Ever since then we've developed a relationship based on teasing each other. It's hard for me to open up to people and I'm very shy, so it began with him teasing me. I think it began because he wanted me to laugh and he wanted to cheer me up. Eventually when I felt comfortable I started teasing him back. This includes things like hiding objects I need, jokingly saying I can't do my job right, locking doors, etc. I know it's childish stuff but it is fun, and makes me look forward to going to work each day. I smile every time I see him (I've tried not to but I literally can't get myself to stop smiling) My lack of social skills makes me feel uncomfortable about going out, going to parties, and being with people in general. I do have a couple friends my age but a good 90% of our friendship is based off of texting & social media.
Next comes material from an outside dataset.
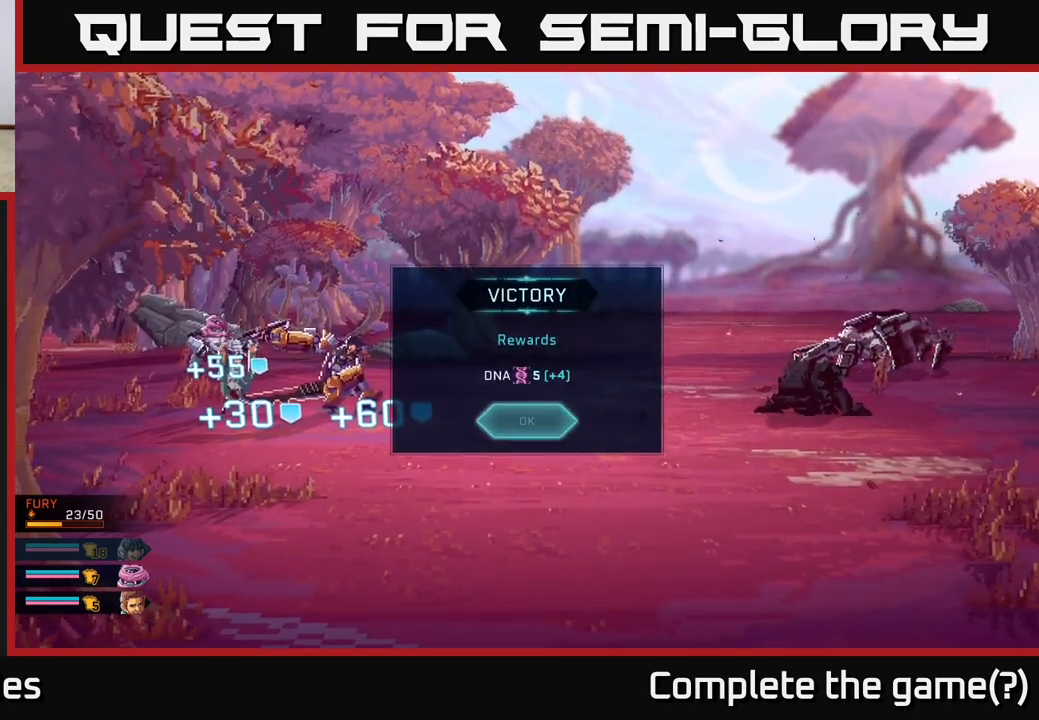
Gameplay with a controller (Xbox layout); each line is a JSON object with the inputs held at the frame after it. "events" lists button and stick changes between this image and that frame as [ms after this image, input, new state], when the widget could be followed in between.
{"buttons": [], "left_stick": "center", "right_stick": "center", "events": [[83, "A", "down"], [283, "A", "up"]]}
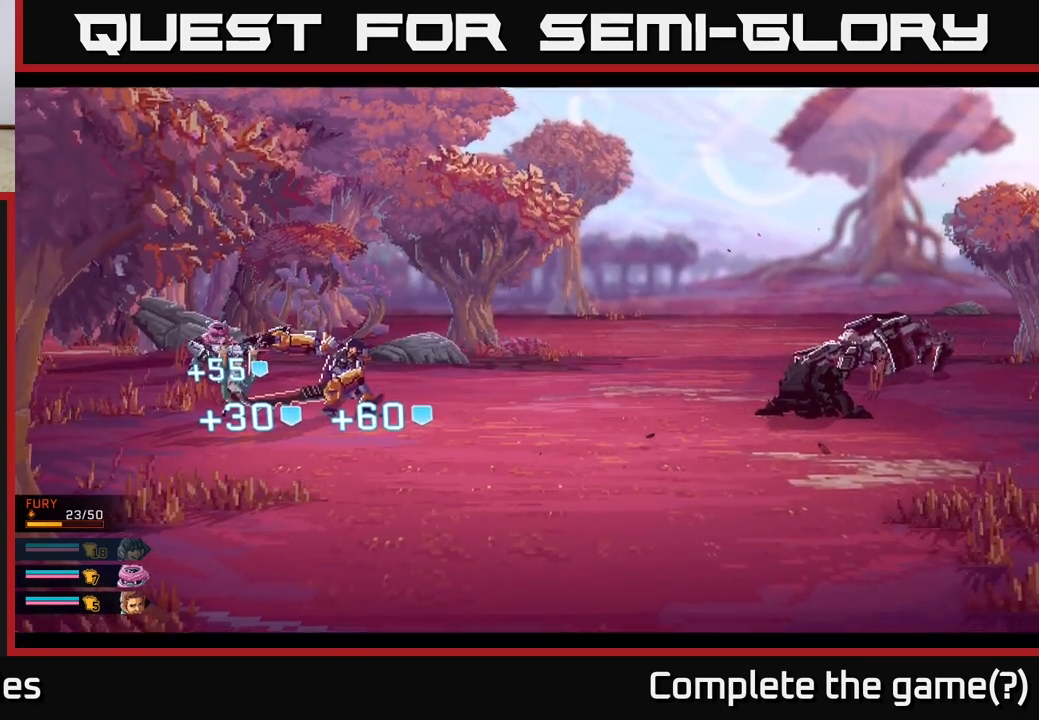
{"buttons": ["A"], "left_stick": "center", "right_stick": "center", "events": [[483, "A", "down"]]}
I think that is one reason I like this coworker so much: because I am getting attention from someone in real life, for once.

 

In November he gave me his phone number (it's a long story but it was related to work) one time when I needed to tell him something in relation to work I texted him, so from then on, he had my number. We frequently text each other but it is always about work or our work banter.

 

I do want to make one thing clear: he has never made any sort of sexual remark or made me feel uncomfortable (I feel that our age differences could make people worry about something like that)

 

In the rare moments where he is actually being serious, he compliments my work and speaks well of my performance to others. He has even taken the time to volunteer On his day off so I could train him to do my job, so that he could help me when we are understaffed. (This was totally on his own terms and he didn't get paid for it)

 

I don't have a thing for much older men typically. He is not my type at all and I wouldn't say I find him physically attractive. But at the same time I feel so (not in love, but whatever you want to call this) with him. I just think of him as charming and fun to be around. But I feel that he gives me so much attention so I wonder if he feels the same (although I would never actually let something occur between us for the sake of our jobs and the fact that it's not realistic long term)

 

Honestly I would ask how can I stop feeling this way about him but that would probably involve cutting off the fun we have (and therefore the reason I actually look forward to going to work)

 

So what do you guys think?

Posted

It sounds like their is a spark there for both of you... whether he is your normal type or not.

Posted

Yes, it is flirting. I don't see this ending well.